Esteban Correa

Reconociendo el Señorío de Dios, con el salmo 63

Tú, Señor, que eres mi guía, mi escudo y la alegría de mi corazón, porque en ti he puesto mi reposo, y el fruto de ese reposo, es la tranquilidad y la paz en el corazón, que siempre me hace sentir feliz de haberte proclamado como lo primero en mi vida, que fuera de Ti, no hay salvación, ni ayuda, ni escudo, tampoco fortaleza.

Por cuanto aprendí que solo estando en Ti, Jesús, jamás seré defraudado; pues tu sabiduría es infinita y eres quien descubre hasta los planes más ocultos de los malvados.

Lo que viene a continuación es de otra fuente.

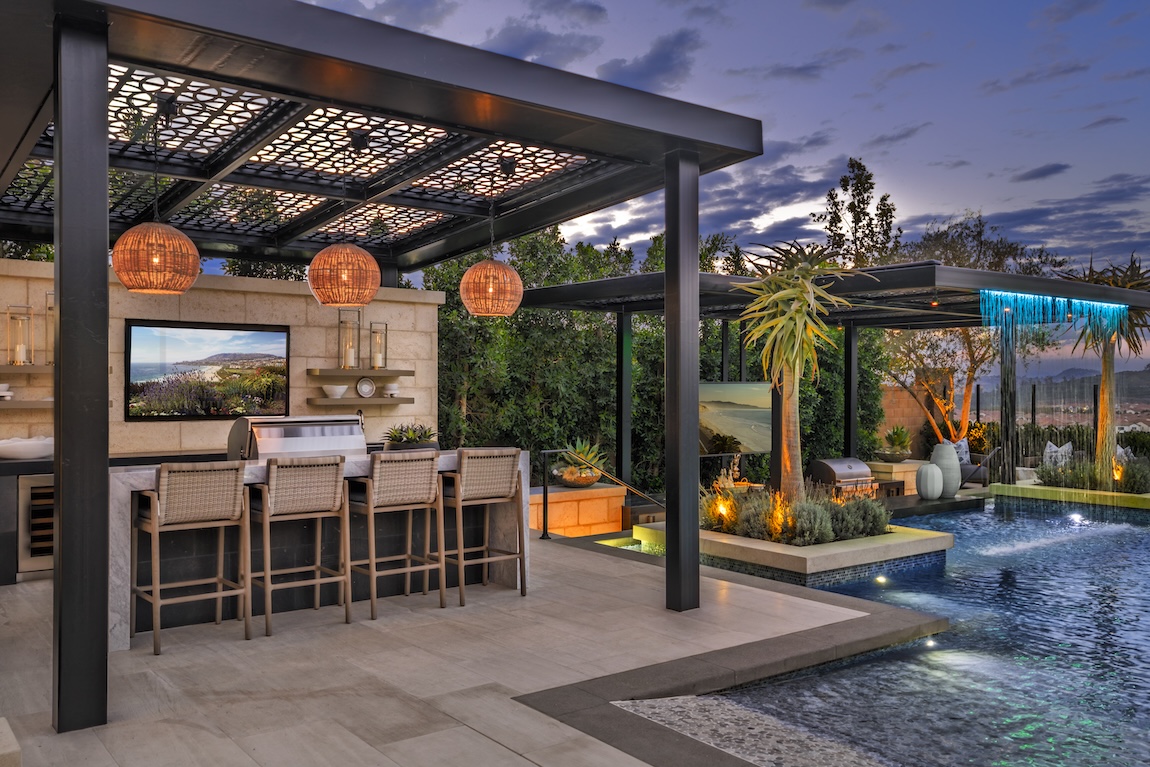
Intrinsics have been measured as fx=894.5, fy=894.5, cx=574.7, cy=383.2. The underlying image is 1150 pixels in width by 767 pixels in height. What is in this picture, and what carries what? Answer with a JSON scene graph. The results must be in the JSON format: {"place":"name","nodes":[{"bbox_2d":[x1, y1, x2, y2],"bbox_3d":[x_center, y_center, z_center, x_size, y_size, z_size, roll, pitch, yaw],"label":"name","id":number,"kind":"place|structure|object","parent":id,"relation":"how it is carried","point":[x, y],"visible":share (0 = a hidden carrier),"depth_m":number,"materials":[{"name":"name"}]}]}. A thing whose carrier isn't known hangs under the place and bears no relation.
{"place":"outdoors","nodes":[
{"label":"outdoors","id":0,"kind":"place"},
{"bbox_2d":[0,255,441,456],"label":"stone wall","id":1,"kind":"structure","parent":0,"point":[322,329],"depth_m":8.69,"materials":[{"name":"beige stone"}]},
{"bbox_2d":[0,398,53,408],"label":"wall shelf","id":2,"kind":"object","parent":1,"relation":"attached to","point":[28,403],"visible":0.78,"depth_m":7.18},
{"bbox_2d":[0,382,13,399],"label":"bowl","id":3,"kind":"object","parent":2,"relation":"on","point":[5,387],"visible":0.99,"depth_m":7.08,"materials":[{"name":"white ceramic"}]},
{"bbox_2d":[0,364,53,375],"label":"wall shelf","id":4,"kind":"object","parent":1,"relation":"attached to","point":[25,370],"visible":0.68,"depth_m":7.24,"materials":[{"name":"brown wood"}]},
{"bbox_2d":[6,303,33,364],"bbox_3d":[-4.640,-0.409,7.476,0.174,0.523,0.175,0,0,-38],"label":"lantern","id":5,"kind":"object","parent":4,"relation":"on","point":[21,356],"visible":0.98,"depth_m":7.45,"materials":[{"name":"clear glass"}]},
{"bbox_2d":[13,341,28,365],"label":"candle","id":6,"kind":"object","parent":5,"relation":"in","point":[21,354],"visible":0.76,"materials":[{"name":"white wax"}]},
{"bbox_2d":[44,291,54,365],"bbox_3d":[-4.355,-0.462,7.540,0.185,0.612,0.188,0,0,-38],"label":"lantern","id":7,"kind":"object","parent":4,"relation":"on","point":[50,296],"visible":0.45,"depth_m":7.49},
{"bbox_2d":[125,320,290,420],"bbox_3d":[-3.409,-0.110,8.338,1.390,0.902,0.063,0,0,-38],"label":"television","id":8,"kind":"object","parent":1,"relation":"attached to","point":[250,336],"visible":0.98,"depth_m":8.28,"materials":[{"name":"black plastic"}]},
{"bbox_2d":[304,368,414,378],"bbox_3d":[-2.226,-0.092,9.248,1.123,0.066,0.326,0,0,-38],"label":"wall shelf","id":9,"kind":"object","parent":1,"relation":"attached to","point":[311,372],"visible":0.96,"depth_m":9.09,"materials":[{"name":"brown wood"}]},
{"bbox_2d":[339,309,360,368],"bbox_3d":[-2.284,-0.447,9.065,0.193,0.615,0.193,0,0,-38],"label":"lantern","id":10,"kind":"object","parent":9,"relation":"on","point":[345,356],"visible":0.99,"depth_m":9.03,"materials":[{"name":"clear glass"}]},
{"bbox_2d":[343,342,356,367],"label":"candle","id":11,"kind":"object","parent":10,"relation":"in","point":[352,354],"visible":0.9,"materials":[{"name":"white wax"}]},
{"bbox_2d":[369,321,387,369],"bbox_3d":[-2.077,-0.401,9.448,0.178,0.535,0.179,0,0,-38],"label":"lantern","id":12,"kind":"object","parent":9,"relation":"on","point":[376,365],"visible":0.98,"depth_m":9.41,"materials":[{"name":"clear glass"}]},
{"bbox_2d":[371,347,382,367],"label":"candle","id":13,"kind":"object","parent":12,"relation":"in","point":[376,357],"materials":[{"name":"white wax"}]},
{"bbox_2d":[307,395,413,405],"bbox_3d":[-2.160,0.184,8.982,1.025,0.067,0.317,0,0,-38],"label":"wall shelf","id":14,"kind":"object","parent":1,"relation":"attached to","point":[376,401],"visible":0.94,"depth_m":8.82,"materials":[{"name":"wood"}]},
{"bbox_2d":[323,384,346,397],"bbox_3d":[-2.350,0.082,8.787,0.249,0.119,0.252,0,0,41],"label":"bowl","id":15,"kind":"object","parent":14,"relation":"on","point":[338,392],"visible":0.99,"depth_m":8.70,"materials":[{"name":"white ceramic"}]},
{"bbox_2d":[356,377,375,397],"bbox_3d":[-2.105,0.043,8.991,0.218,0.219,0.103,0,0,-38],"label":"decorative plate","id":16,"kind":"object","parent":14,"relation":"on","point":[361,385],"visible":0.99,"depth_m":8.97,"materials":[{"name":"white ceramic"}]},
{"bbox_2d":[383,382,399,397],"bbox_3d":[-1.886,0.072,9.216,0.196,0.138,0.195,0,0,-38],"label":"bowl","id":17,"kind":"object","parent":14,"relation":"on","point":[394,387],"visible":0.98,"depth_m":9.15,"materials":[{"name":"white ceramic"}]},
{"bbox_2d":[0,527,925,766],"label":"stone patio","id":18,"kind":"structure","parent":0,"point":[505,750],"materials":[{"name":"grey stone"}]},
{"bbox_2d":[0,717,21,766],"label":"stone block","id":19,"kind":"structure","parent":18,"relation":"on","point":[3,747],"depth_m":3.01,"materials":[{"name":"stone"}]},
{"bbox_2d":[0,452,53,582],"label":"counter","id":20,"kind":"object","parent":18,"relation":"on","point":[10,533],"visible":0.29,"depth_m":6.64,"materials":[{"name":"black stone"}]},
{"bbox_2d":[0,435,53,460],"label":"white bowl","id":21,"kind":"object","parent":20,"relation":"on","point":[19,450],"visible":0.94,"depth_m":6.80,"materials":[{"name":"white ceramic"}]},
{"bbox_2d":[17,471,54,575],"bbox_3d":[-4.051,1.079,7.117,0.683,0.782,0.637,0,0,-38],"label":"wine cooler","id":22,"kind":"object","parent":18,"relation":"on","point":[50,519],"visible":0.41,"depth_m":6.78,"materials":[{"name":"silver metal"}]},
{"bbox_2d":[133,462,253,654],"bbox_3d":[-2.219,0.955,5.199,0.547,1.062,0.556,0,0,-38],"label":"bar stool","id":23,"kind":"object","parent":18,"relation":"on","point":[154,524],"visible":0.99,"depth_m":5.10,"materials":[{"name":"brown wood"}]},
{"bbox_2d":[246,458,350,635],"bbox_3d":[-1.720,0.961,5.544,0.532,1.064,0.551,0,0,-38],"label":"bar stool","id":24,"kind":"object","parent":18,"relation":"on","point":[338,488],"visible":0.99,"depth_m":5.43,"materials":[{"name":"brown wood"}]},
{"bbox_2d":[111,451,530,647],"bbox_3d":[-1.812,1.029,6.342,2.967,0.988,1.069,0,0,-38],"label":"bar counter","id":25,"kind":"object","parent":18,"relation":"on","point":[118,504],"visible":0.5,"depth_m":5.94,"materials":[{"name":"stone"}]},
{"bbox_2d":[227,415,366,461],"bbox_3d":[-2.101,0.447,6.763,0.925,0.370,0.507,0,0,-38],"label":"grill","id":26,"kind":"object","parent":25,"relation":"on","point":[325,446],"visible":0.75,"depth_m":6.57,"materials":[{"name":"silver metal"}]},
{"bbox_2d":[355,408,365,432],"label":"faucet","id":27,"kind":"object","parent":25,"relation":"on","point":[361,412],"visible":0.46,"depth_m":7.91,"materials":[{"name":"silver metal"}]},
{"bbox_2d":[381,422,436,450],"bbox_3d":[-1.308,0.431,7.123,0.546,0.255,0.519,0,0,-38],"label":"potted plant","id":28,"kind":"object","parent":25,"relation":"on","point":[410,437],"visible":0.86,"depth_m":7.03,"materials":[{"name":"green plant"}]},
{"bbox_2d":[0,0,771,735],"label":"pergola","id":29,"kind":"object","parent":18,"relation":"on","point":[61,305],"visible":0.97,"depth_m":5.22,"materials":[{"name":"black metal"}]},
{"bbox_2d":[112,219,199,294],"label":"pendant lamp","id":30,"kind":"object","parent":29,"relation":"hanging from","point":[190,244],"visible":0.98,"depth_m":5.02,"materials":[{"name":"orange wicker"}]},
{"bbox_2d":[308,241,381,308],"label":"pendant lamp","id":31,"kind":"object","parent":29,"relation":"hanging from","point":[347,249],"visible":0.99,"depth_m":5.78,"materials":[{"name":"orange wicker"}]},
{"bbox_2d":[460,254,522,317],"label":"pendant lamp","id":32,"kind":"object","parent":29,"relation":"hanging from","point":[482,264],"visible":0.99,"depth_m":6.36,"materials":[{"name":"orange wicker"}]},
{"bbox_2d":[348,450,446,617],"bbox_3d":[-1.188,0.961,5.930,0.535,1.060,0.552,0,0,-38],"label":"bar stool","id":33,"kind":"object","parent":18,"relation":"on","point":[370,504],"visible":0.99,"depth_m":5.82,"materials":[{"name":"brown wood"}]},
{"bbox_2d":[438,448,525,604],"bbox_3d":[-0.688,0.967,6.311,0.543,1.057,0.561,0,0,-38],"label":"bar stool","id":34,"kind":"object","parent":18,"relation":"on","point":[460,504],"visible":0.98,"depth_m":6.18,"materials":[{"name":"brown wood"}]},
{"bbox_2d":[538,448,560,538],"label":"handrail","id":35,"kind":"object","parent":18,"relation":"on","point":[545,531],"visible":0.93,"depth_m":8.86,"materials":[{"name":"black metal"}]},
{"bbox_2d":[530,482,624,536],"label":"low wall","id":36,"kind":"structure","parent":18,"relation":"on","point":[550,506],"depth_m":9.50,"materials":[{"name":"beige stone"}]},
{"bbox_2d":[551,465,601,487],"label":"planter bowl","id":37,"kind":"object","parent":36,"relation":"on","point":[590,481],"visible":0.8,"depth_m":9.41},
{"bbox_2d":[551,439,606,486],"bbox_3d":[0.055,0.881,10.063,0.746,0.532,0.756,0,0,41],"label":"succulent plant","id":38,"kind":"object","parent":37,"relation":"in","point":[581,450],"visible":0.81,"depth_m":9.91,"materials":[{"name":"green plant"}]},
{"bbox_2d":[238,0,1148,291],"label":"sky","id":39,"kind":"structure","parent":0,"point":[1020,184],"materials":[{"name":"blue"}]},
{"bbox_2d":[606,496,1148,766],"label":"swimming pool","id":40,"kind":"structure","parent":0,"point":[1128,593],"materials":[{"name":"liquid"}]},
{"bbox_2d":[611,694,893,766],"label":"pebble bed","id":41,"kind":"object","parent":40,"relation":"in","point":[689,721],"visible":0.62,"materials":[{"name":"stone"}]},
{"bbox_2d":[629,518,954,586],"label":"planter","id":42,"kind":"object","parent":40,"relation":"in","point":[757,553],"visible":0.52,"depth_m":7.63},
{"bbox_2d":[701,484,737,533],"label":"shrub","id":43,"kind":"object","parent":42,"relation":"in","point":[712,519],"visible":0.64,"depth_m":8.37,"materials":[{"name":"plant"}]},
{"bbox_2d":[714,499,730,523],"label":"garden light","id":44,"kind":"object","parent":42,"relation":"in","point":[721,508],"visible":0.79,"depth_m":8.54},
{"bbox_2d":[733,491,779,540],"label":"shrub","id":45,"kind":"object","parent":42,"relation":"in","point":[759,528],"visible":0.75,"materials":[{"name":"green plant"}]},
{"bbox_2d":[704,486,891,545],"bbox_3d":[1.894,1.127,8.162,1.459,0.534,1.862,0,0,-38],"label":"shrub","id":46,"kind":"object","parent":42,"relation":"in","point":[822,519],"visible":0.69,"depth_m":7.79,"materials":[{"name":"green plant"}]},
{"bbox_2d":[732,237,864,501],"bbox_3d":[2.089,-0.069,8.535,1.481,2.682,1.590,0,0,16],"label":"palm tree","id":47,"kind":"object","parent":42,"relation":"in","point":[777,296],"visible":0.95,"depth_m":8.40,"materials":[{"name":"plant"}]},
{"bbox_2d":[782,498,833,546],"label":"shrub","id":48,"kind":"object","parent":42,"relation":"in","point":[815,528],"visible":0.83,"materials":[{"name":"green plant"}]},
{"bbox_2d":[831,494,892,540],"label":"shrub","id":49,"kind":"object","parent":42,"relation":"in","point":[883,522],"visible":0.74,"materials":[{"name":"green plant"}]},
{"bbox_2d":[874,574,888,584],"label":"pool light","id":50,"kind":"object","parent":40,"relation":"in","point":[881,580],"visible":0.91,"depth_m":7.41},
{"bbox_2d":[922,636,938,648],"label":"pool light","id":51,"kind":"object","parent":40,"relation":"in","point":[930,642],"visible":0.67,"depth_m":5.68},
{"bbox_2d":[991,481,1149,510],"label":"planter","id":52,"kind":"object","parent":40,"relation":"in","point":[1103,495],"visible":0.46,"depth_m":12.65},
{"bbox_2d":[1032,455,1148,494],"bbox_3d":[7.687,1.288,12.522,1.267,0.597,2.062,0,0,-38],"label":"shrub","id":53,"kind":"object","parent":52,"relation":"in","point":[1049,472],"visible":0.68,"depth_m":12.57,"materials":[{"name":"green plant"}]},
{"bbox_2d":[1056,252,1149,481],"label":"palm tree","id":54,"kind":"object","parent":52,"relation":"in","point":[1108,383],"visible":0.72,"depth_m":12.75,"materials":[{"name":"plant"}]},
{"bbox_2d":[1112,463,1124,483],"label":"light","id":55,"kind":"object","parent":52,"relation":"on","point":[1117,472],"visible":0.7,"depth_m":12.47,"materials":[{"name":"orange"}]},
{"bbox_2d":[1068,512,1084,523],"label":"pool light","id":56,"kind":"object","parent":40,"relation":"in","point":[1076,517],"visible":0.86,"depth_m":11.00,"materials":[{"name":"white"}]},
{"bbox_2d":[878,380,944,455],"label":"brick wall","id":57,"kind":"structure","parent":0,"point":[905,405],"depth_m":18.12,"materials":[{"name":"brown brick"}]},
{"bbox_2d":[1042,441,1072,467],"bbox_3d":[8.143,1.244,15.060,0.558,0.510,0.469,0,0,-38],"label":"cushion","id":58,"kind":"object","parent":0,"point":[1054,448],"visible":0.61,"depth_m":14.96,"materials":[{"name":"white fabric"}]},
{"bbox_2d":[983,364,1149,424],"label":"hill","id":59,"kind":"structure","parent":0,"point":[1144,372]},
{"label":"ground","id":60,"kind":"structure","parent":0},
{"bbox_2d":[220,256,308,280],"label":"tree","id":61,"kind":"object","parent":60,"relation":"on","point":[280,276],"visible":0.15,"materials":[{"name":"green plant"}]},
{"bbox_2d":[439,229,889,484],"bbox_3d":[0.875,-0.272,16.850,9.142,5.204,4.260,0,0,-38],"label":"hedge","id":62,"kind":"object","parent":60,"relation":"on","point":[660,365],"visible":0.39,"depth_m":15.08,"materials":[{"name":"green plant"}]},
{"bbox_2d":[510,256,1149,498],"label":"pergola","id":63,"kind":"object","parent":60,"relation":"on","point":[710,278],"visible":0.75,"depth_m":11.15,"materials":[{"name":"black metal"}]},
{"bbox_2d":[697,380,773,455],"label":"television","id":64,"kind":"object","parent":63,"relation":"attached to","point":[721,419],"visible":0.76,"depth_m":10.17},
{"bbox_2d":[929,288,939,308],"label":"pendant light","id":65,"kind":"object","parent":63,"relation":"hanging from","point":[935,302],"visible":0.91,"depth_m":9.48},
{"bbox_2d":[982,289,1130,335],"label":"water feature","id":66,"kind":"object","parent":63,"relation":"hanging from","point":[1049,305],"visible":0.93,"depth_m":10.82,"materials":[{"name":"teal liquid"}]},
{"bbox_2d":[806,457,876,498],"bbox_3d":[3.574,1.346,12.065,0.831,0.631,0.616,0,0,-38],"label":"grill","id":67,"kind":"object","parent":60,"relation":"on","point":[831,466],"visible":0.75,"depth_m":11.84,"materials":[{"name":"metal"}]},
{"bbox_2d":[813,157,899,269],"bbox_3d":[8.249,-2.368,26.141,2.823,8.297,2.723,0,0,-38],"label":"tree","id":68,"kind":"object","parent":60,"relation":"on","point":[851,209],"visible":0.55,"depth_m":25.67,"materials":[{"name":"plant"}]},
{"bbox_2d":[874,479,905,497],"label":"side table","id":69,"kind":"object","parent":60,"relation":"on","point":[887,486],"visible":0.46,"depth_m":12.94,"materials":[{"name":"brown wood"}]},
{"bbox_2d":[866,459,925,494],"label":"counter","id":70,"kind":"object","parent":60,"relation":"on","point":[896,466],"visible":0.47,"depth_m":13.92,"materials":[{"name":"stone"}]},
{"bbox_2d":[879,425,912,461],"bbox_3d":[5.267,0.975,14.651,0.709,0.604,0.704,0,0,-38],"label":"potted plant","id":71,"kind":"object","parent":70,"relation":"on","point":[899,434],"visible":0.98,"depth_m":14.51,"materials":[{"name":"green plant"}]},
{"bbox_2d":[915,462,944,499],"bbox_3d":[4.866,1.345,12.282,0.385,0.507,0.385,0,0,-38],"label":"white vase","id":72,"kind":"object","parent":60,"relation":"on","point":[932,470],"visible":0.99,"depth_m":12.14,"materials":[{"name":"white ceramic"}]},
{"bbox_2d":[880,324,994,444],"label":"tree","id":73,"kind":"object","parent":60,"relation":"on","point":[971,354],"visible":0.61,"depth_m":18.45,"materials":[{"name":"plant"}]},
{"bbox_2d":[929,442,961,497],"bbox_3d":[5.260,1.240,12.761,0.449,0.774,0.450,0,0,-38],"label":"white vase","id":74,"kind":"object","parent":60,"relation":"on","point":[955,468],"visible":0.86,"depth_m":12.59,"materials":[{"name":"ceramic"}]},
{"bbox_2d":[952,438,990,486],"bbox_3d":[6.580,1.419,15.468,0.956,0.898,0.915,0,0,-38],"label":"lounge chair","id":75,"kind":"object","parent":60,"relation":"on","point":[982,477],"visible":0.44,"depth_m":15.21,"materials":[{"name":"grey fabric"}]},
{"bbox_2d":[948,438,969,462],"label":"cushion","id":76,"kind":"object","parent":75,"relation":"on","point":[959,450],"visible":0.45,"depth_m":15.00,"materials":[{"name":"grey fabric"}]},
{"bbox_2d":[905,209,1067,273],"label":"tree","id":77,"kind":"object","parent":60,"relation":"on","point":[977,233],"visible":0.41,"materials":[{"name":"green plant"}]},
{"bbox_2d":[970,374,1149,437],"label":"fence","id":78,"kind":"object","parent":60,"relation":"on","point":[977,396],"visible":0.43,"depth_m":22.47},
{"bbox_2d":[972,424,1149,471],"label":"hedge","id":79,"kind":"object","parent":60,"relation":"on","point":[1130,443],"visible":0.43,"depth_m":17.22,"materials":[{"name":"green plant"}]}
]}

Es por ello que, simplemente mi alma espera en ti, Señor, en tu consejo, en tu Palabra y en tus promesas; devolviéndome al plan original, al diseño perfecto que pensaste para mí, desde antes de la fundación del mundo.

Mi alma te anhela, y solo puedo obtener revelación de tu palabra, como en el salmo 63, en sus versos 1 al 5 de la Nueva Versión Internacional

Oh Dios, tú eres mi Dios;

 yo te busco intensamente.

Mi alma tiene sed de ti;

 todo mi ser te anhela,

cual tierra seca, extenuada y sedienta.

 

Te he visto en el santuario

 y he contemplado tu poder y tu gloria.

Tu amor es mejor que la vida;

por eso mis labios te alabarán.

Te bendeciré mientras viva,

 y alzando mis manos te invocaré.

 

Mi alma quedará satisfecha

como de un suculento banquete,

y con labios jubilosos

te alabará mi boca.

 Dame Señor prosperidad en mis días, pero también recuérdame que lo que me das es para compartir con quien lo necesite; que toda esa abundancia que parece ser incluso demasiada para mí solo, así como a Pedro se le llenó tanto la red que parecía que se hundiría, que siempre pueda apartar de mí, el ego y la avaricia, que solo me harían caer hasta el fondo del mar; más bien, Señor, que siempre pueda recordar que esa abundancia es para ayudar a otros, para no olvidarme de los que sufren, de los desamparados, de los que han sido desahuciados y de los desafortunados, de todos aquellos que necesitan recibir tu presencia por medio de nosotros, que somos tus hijos, a quienes nos has enviado para ayudar.

También, pon en mi corazón, Señor, el temor a tu Santo nombre, a siempre reconocerme pecador, a saber, que soy impuro de labios, como decía el profeta Isaías y, aunque mis ojos no te puedan ver de la manera que te vio él, siempre sea yo fiel a tu llamado; que aun reconociendo mi indignidad, no sea nunca un impedimento para comprender que Tú, Señor, me has escogido desde el día que nací, con el propósito de hacer venir tu reino en esta tierra, a través de cada cosa que haga. Envía Señor en mi auxilio a tu Santo Espíritu, para que me guie en medio de las incertidumbres de la vida, me ayude a reconocer con claridad tu voz cuando llamas y me infunda el valor para remar mar adentro, para ir más allá de la orilla, confiando en que en lo profundo están las bendiciones que Tú has preparado especialmente para mí, amén.

Tus versos 6 al 8 me lo aseguran, Señor:

 

“Cuando me acuerde de ti en mi lecho,

Cuando medite en ti en las vigilias de la noche.

Porque has sido mi socorro,

Y así en la sombra de tus alas me regocijaré.

Está mi alma apegada a ti;

Tu diestra me ha sostenido”.

 

Así, quiero vivir la eternidad de los días que destinaste para mí, en la tierra, reconociendo que TÚ, eres el Señor, que fuera de ti, nada hay. En el Nombre Poderoso de Jesús, amén.